▶ _TASK REQUIREMENTS_: Using the data below, copy every line that contains the word "boolean".

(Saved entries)
>>
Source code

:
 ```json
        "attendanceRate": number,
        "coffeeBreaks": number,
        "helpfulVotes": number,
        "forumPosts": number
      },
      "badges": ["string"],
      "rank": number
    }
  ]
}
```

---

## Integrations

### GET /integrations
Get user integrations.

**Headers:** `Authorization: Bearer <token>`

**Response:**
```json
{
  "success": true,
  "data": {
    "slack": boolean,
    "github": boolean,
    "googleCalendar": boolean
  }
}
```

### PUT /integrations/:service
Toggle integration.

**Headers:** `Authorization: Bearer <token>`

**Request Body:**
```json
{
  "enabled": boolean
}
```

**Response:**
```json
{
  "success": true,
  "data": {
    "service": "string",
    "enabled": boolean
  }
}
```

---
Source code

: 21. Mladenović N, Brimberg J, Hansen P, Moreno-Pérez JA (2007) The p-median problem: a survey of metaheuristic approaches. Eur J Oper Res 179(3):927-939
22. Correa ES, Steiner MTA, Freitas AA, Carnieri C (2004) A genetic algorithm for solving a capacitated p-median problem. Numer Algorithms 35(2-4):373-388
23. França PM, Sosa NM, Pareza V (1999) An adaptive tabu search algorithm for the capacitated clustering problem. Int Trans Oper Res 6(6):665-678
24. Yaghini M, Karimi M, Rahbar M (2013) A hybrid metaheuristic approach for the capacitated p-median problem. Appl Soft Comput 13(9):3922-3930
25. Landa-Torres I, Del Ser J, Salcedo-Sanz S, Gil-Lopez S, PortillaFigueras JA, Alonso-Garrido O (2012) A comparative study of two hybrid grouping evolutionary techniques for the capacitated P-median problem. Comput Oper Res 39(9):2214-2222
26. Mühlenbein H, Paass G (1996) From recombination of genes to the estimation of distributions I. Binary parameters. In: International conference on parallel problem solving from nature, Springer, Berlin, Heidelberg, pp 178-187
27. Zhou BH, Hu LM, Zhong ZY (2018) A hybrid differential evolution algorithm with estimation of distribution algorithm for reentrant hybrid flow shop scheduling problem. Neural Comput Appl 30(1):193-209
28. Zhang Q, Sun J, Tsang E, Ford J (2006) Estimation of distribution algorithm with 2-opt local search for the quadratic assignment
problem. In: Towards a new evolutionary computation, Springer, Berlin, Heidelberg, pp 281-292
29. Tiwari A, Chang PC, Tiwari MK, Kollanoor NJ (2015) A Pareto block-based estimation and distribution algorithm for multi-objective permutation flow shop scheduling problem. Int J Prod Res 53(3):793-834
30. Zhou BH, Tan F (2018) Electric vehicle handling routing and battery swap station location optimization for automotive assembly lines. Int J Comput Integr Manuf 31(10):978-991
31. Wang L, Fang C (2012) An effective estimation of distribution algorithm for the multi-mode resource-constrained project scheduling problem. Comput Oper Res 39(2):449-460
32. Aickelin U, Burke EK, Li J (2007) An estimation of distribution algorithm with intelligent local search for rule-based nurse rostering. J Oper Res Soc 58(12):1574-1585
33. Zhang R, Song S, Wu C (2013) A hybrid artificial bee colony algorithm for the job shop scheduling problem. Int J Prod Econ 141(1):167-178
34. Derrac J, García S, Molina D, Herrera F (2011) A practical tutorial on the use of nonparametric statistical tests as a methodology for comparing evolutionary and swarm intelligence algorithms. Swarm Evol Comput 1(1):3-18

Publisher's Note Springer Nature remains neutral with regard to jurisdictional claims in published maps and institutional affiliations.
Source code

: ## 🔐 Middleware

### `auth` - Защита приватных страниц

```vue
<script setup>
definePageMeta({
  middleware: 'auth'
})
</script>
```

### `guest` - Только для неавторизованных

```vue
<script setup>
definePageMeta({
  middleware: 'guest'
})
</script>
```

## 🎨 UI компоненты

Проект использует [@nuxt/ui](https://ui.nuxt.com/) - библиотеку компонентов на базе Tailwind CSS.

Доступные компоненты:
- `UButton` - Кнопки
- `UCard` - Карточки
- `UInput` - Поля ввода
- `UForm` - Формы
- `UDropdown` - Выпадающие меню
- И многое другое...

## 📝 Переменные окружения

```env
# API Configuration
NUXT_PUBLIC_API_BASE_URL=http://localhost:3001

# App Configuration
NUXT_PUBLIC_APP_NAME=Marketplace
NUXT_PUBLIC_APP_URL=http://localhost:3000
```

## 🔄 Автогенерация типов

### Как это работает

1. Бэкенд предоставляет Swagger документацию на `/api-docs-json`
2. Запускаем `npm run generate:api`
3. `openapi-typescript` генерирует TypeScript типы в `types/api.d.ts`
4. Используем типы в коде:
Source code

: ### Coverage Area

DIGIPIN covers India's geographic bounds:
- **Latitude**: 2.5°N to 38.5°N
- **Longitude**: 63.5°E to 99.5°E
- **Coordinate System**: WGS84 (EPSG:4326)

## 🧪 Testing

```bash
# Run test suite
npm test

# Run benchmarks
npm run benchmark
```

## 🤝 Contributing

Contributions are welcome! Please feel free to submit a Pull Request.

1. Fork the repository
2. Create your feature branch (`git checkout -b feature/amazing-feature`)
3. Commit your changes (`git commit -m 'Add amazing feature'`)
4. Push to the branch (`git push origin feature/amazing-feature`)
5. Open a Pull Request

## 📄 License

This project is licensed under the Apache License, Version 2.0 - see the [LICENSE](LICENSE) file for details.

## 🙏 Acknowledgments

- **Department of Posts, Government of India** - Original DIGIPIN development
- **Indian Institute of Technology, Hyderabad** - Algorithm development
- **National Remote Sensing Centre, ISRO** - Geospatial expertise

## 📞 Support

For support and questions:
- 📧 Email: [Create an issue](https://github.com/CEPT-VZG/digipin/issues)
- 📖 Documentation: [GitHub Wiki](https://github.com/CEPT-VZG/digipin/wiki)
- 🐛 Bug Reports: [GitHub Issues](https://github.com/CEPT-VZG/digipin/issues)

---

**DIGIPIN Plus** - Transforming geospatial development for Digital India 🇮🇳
<<
▶ _RESPONSE BELOW_:
    "slack": boolean,
    "github": boolean,
    "googleCalendar": boolean
  "enabled": boolean
    "enabled": boolean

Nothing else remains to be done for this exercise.